Como profesor, hace años recibo a fin de cada cursada una devolución (anónima) de los alumnos. En general es una buena instancia, donde te marcan lo bueno y lo malo, lo que les gustó y lo que estiman que debe mejorarse.
Pero, cada tanto me llega una devolución donde algún alumno se “queja” de la carga de trabajo, de que la demanda de lecturas y trabajo es “alta”, que se enmarca en un curso “demasiado exigente” y otros comentarios en esa línea.
Esto me lleva siempre a preguntarme: ¿Qué debería hacer yo con estas devoluciones? La primera tentación, para lograr el beneplácito del alumno demandante, sería el bajar la carga y la exigencia. Ahora, ¿eso es realmente lo que debería hacer?
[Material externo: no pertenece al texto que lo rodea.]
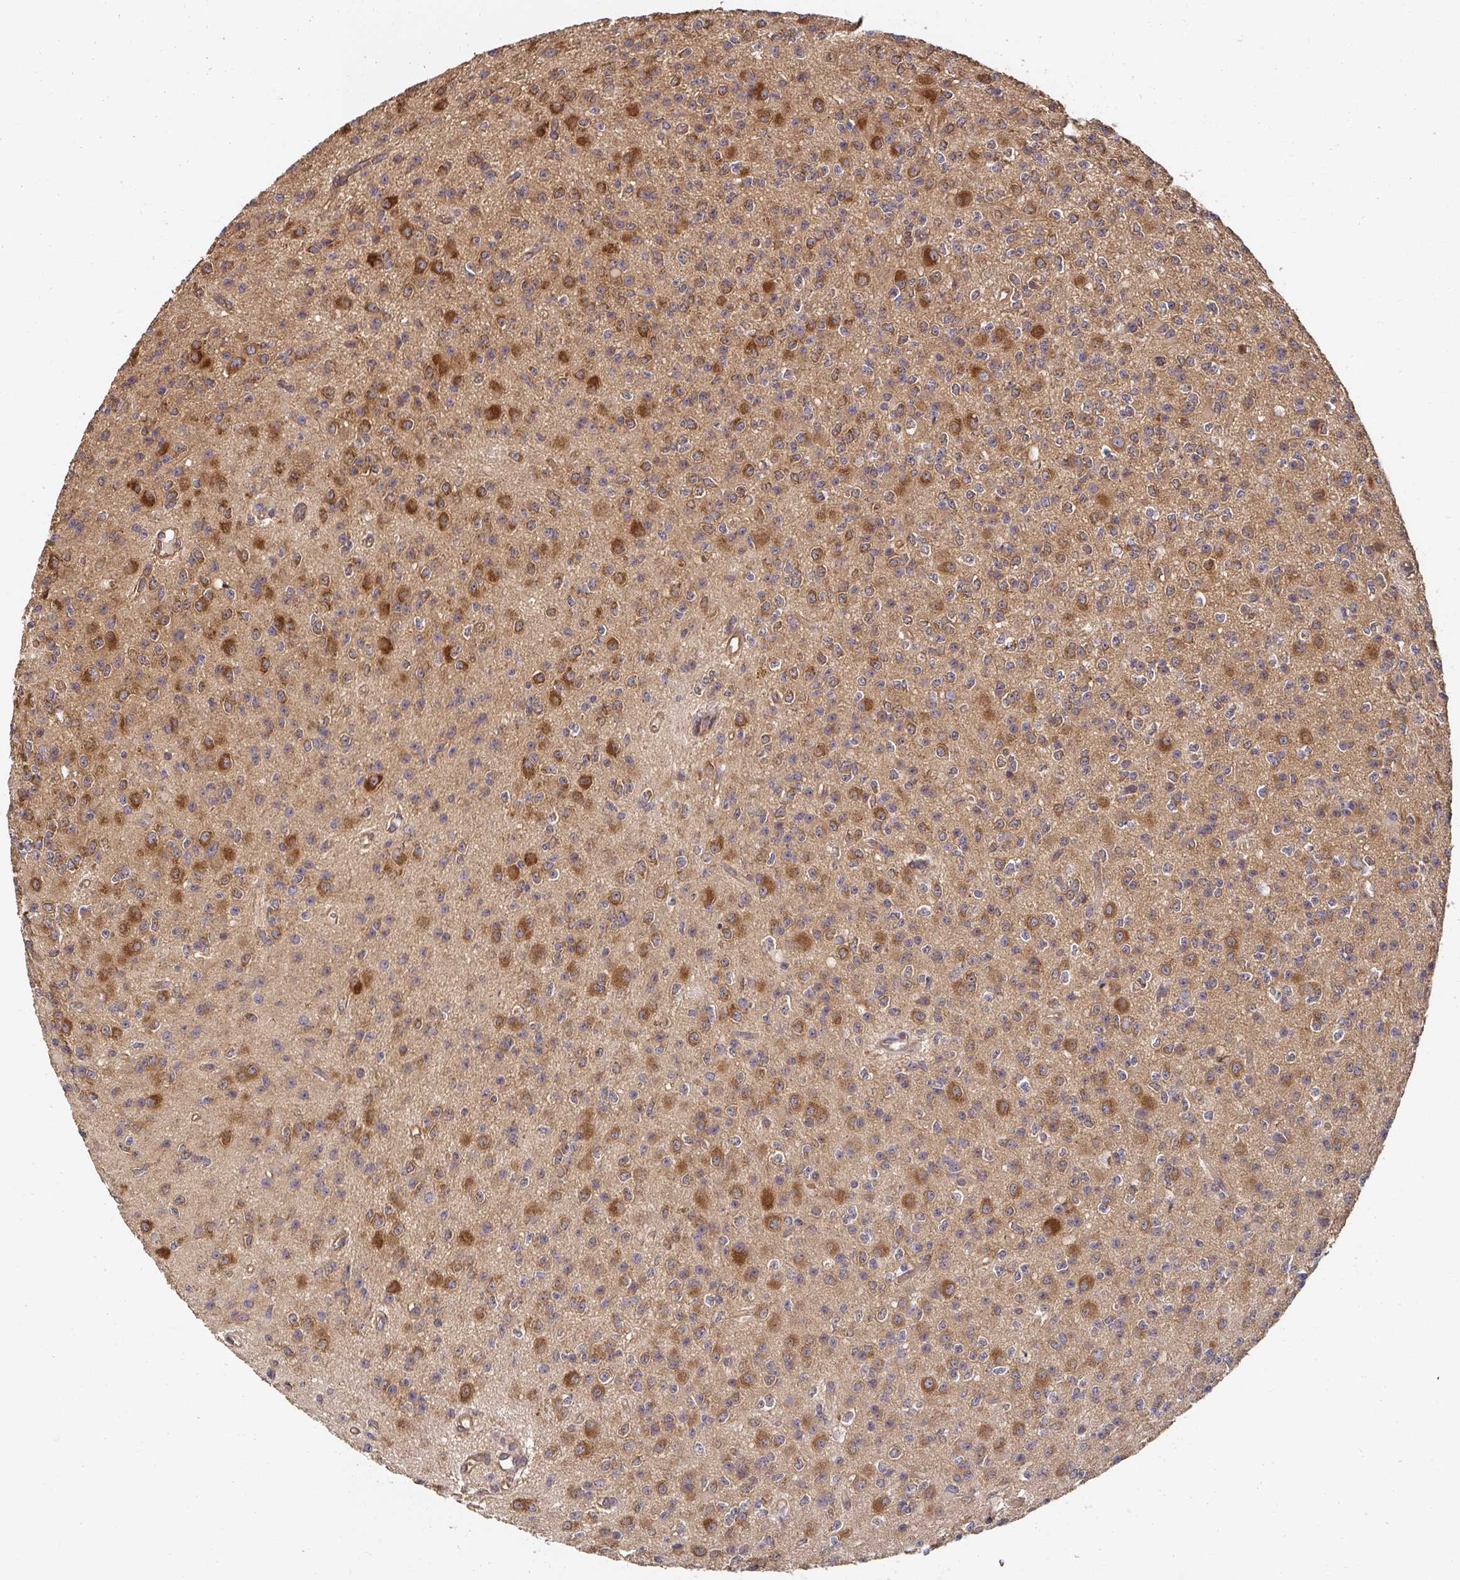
{"staining": {"intensity": "strong", "quantity": "25%-75%", "location": "cytoplasmic/membranous"}, "tissue": "glioma", "cell_type": "Tumor cells", "image_type": "cancer", "snomed": [{"axis": "morphology", "description": "Glioma, malignant, High grade"}, {"axis": "topography", "description": "Brain"}], "caption": "The immunohistochemical stain shows strong cytoplasmic/membranous expression in tumor cells of glioma tissue. (DAB IHC, brown staining for protein, blue staining for nuclei).", "gene": "APBB1", "patient": {"sex": "male", "age": 36}}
En estos días fui a buscar un libro que leí hace muchos años, “El hombre mediocre”, de José Ingenieros. Releyendo algunos de sus párrafos, reforcé la convicción de la tarea central de un profesor, y reafirme la necesaria necesidad de evitar la tentación de caer en cualquier casillero de mediocridad.
Es que el ser profesor en cualquier casa de estudio es un acto de responsabilidad. Es una responsabilidad grande, que debe llevar a no claudicar nunca en la función última de impartir y compartir conocimiento. Inculcando el hábito del pensamiento crítico y del aprendizaje continuo en los alumnos, sabiendo que toda instrucción requiere el sacrificio de tiempo y esfuerzo.
Si pregonáramos algo distinto, si aflojáramos en estos principios, seríamos cómplices de decadencia y llevaríamos a ostentar merecidamente el rótulo del título de la nota. Gracias por la devolución, pero NO gracias.